Using map/reduce for mapping the properties in a collection

With Gates VP's and Kristina's answers as inspiration, I created an open source tool called Variety which does exactly this: https://github.com/variety/variety

Hopefully you'll find it to be useful. Let me know if you have questions, or any issues using it.


I solved problem #2 stated by Gates where for example data.0, data.1, data.2 was returned. Even though these are valid keys as stated above, I wanted to get rid of them for presentation purposes. I solved it by a quick edit in the m_sub function as shown below.
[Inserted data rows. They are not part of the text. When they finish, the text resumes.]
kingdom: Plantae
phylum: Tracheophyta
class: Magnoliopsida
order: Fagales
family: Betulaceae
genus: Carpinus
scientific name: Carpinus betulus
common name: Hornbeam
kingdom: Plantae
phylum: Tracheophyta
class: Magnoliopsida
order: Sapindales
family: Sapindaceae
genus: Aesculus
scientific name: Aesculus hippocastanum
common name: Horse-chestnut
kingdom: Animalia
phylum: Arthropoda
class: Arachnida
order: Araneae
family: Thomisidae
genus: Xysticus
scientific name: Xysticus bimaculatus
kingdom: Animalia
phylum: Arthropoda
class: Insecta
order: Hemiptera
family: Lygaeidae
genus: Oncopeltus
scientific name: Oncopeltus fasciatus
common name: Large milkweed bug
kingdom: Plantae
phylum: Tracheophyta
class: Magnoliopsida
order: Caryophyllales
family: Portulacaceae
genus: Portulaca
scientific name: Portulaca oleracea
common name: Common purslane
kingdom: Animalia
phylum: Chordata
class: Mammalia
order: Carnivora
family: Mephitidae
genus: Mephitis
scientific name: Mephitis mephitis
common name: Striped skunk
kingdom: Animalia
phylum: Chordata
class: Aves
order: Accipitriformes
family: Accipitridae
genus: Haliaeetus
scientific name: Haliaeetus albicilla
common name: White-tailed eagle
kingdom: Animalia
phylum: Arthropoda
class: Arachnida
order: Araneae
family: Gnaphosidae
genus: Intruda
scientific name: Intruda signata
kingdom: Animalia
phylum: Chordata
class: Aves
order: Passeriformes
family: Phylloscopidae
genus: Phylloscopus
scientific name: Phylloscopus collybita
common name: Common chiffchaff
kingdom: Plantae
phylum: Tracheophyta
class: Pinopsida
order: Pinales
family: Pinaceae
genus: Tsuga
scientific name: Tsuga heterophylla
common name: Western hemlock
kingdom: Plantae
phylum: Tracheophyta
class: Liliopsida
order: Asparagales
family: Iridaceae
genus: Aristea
const m_sub = function (base, value) {
for (var key in value) {
    if(key != "_id" && isNaN(key)){
        emit(base + "." + key, null);
        if (isArray(value[key]) || typeof value[key] == 'object') {
            m_sub(base + "." + key, value[key]);
        }
    }
}

This change also has the above solution for problem #1 implemented and the only change made is in the first if-statement where I changed this:

if(key != "_id")

To this using the isNaN(x) function:

if(key != "_id" && isNaN(key))

Hope this helps someone, and if there is a problem with this solution please give feedback!


OK, this is a little more complex because you'll need to use some recursion.

To make the recursion happen, you'll need to be able to store some functions on the server.

Step 1: define some functions and put them server-side

isArray = function (v) {
  return v && typeof v === 'object' && typeof v.length === 'number' && !(v.propertyIsEnumerable('length'));
}

m_sub = function(base, value){
  for(var key in value) {
    emit(base + "." + key, null);
    if( isArray(value[key]) || typeof value[key] == 'object'){
      m_sub(base + "." + key, value[key]);
    }
  }
}

db.system.js.save( { _id : "isArray", value : isArray } );
db.system.js.save( { _id : "m_sub", value : m_sub } );

Step 2: define the map and reduce functions

map = function(){
  for(var key in this) {
    emit(key, null);
    if( isArray(this[key]) || typeof this[key] == 'object'){
      m_sub(key, this[key]);
    }
  }
}

reduce = function(key, stuff){ return null; }

Step 3: run the map reduce and look at results

mr = db.runCommand({"mapreduce" : "things", "map" : map, "reduce" : reduce,"out": "things" + "_keys"});
db[mr.result].distinct("_id");

The results you'll get are:

["_id", "_id.isObjectId", "_id.str", "_id.tojson", "egg", "egg.0", "foo", "foo.bar", "foo.bar.baaaar", "hello", "type", "type.0", "type.1"]

There's one obvious problem here, we're adding some unexpected fields here: 1. the _id data 2. the .0 (on egg and type)

Step 4: Some possible fixes

For problem #1 the fix is relatively easy. Just modify the map function. Change this:

emit(base + "." + key, null); if( isArray...

to this:

if(key != "_id") { emit(base + "." + key, null); if( isArray... }

Problem #2 is a little more dicey. You wanted all keys and technically "egg.0" is a valid key. You can modify m_sub to ignore such numeric keys. But it's also easy to see a situation where this backfires. Say you have an associative array inside of a regular array, then you want that "0" to appear. I'll leave the rest of that solution up to you.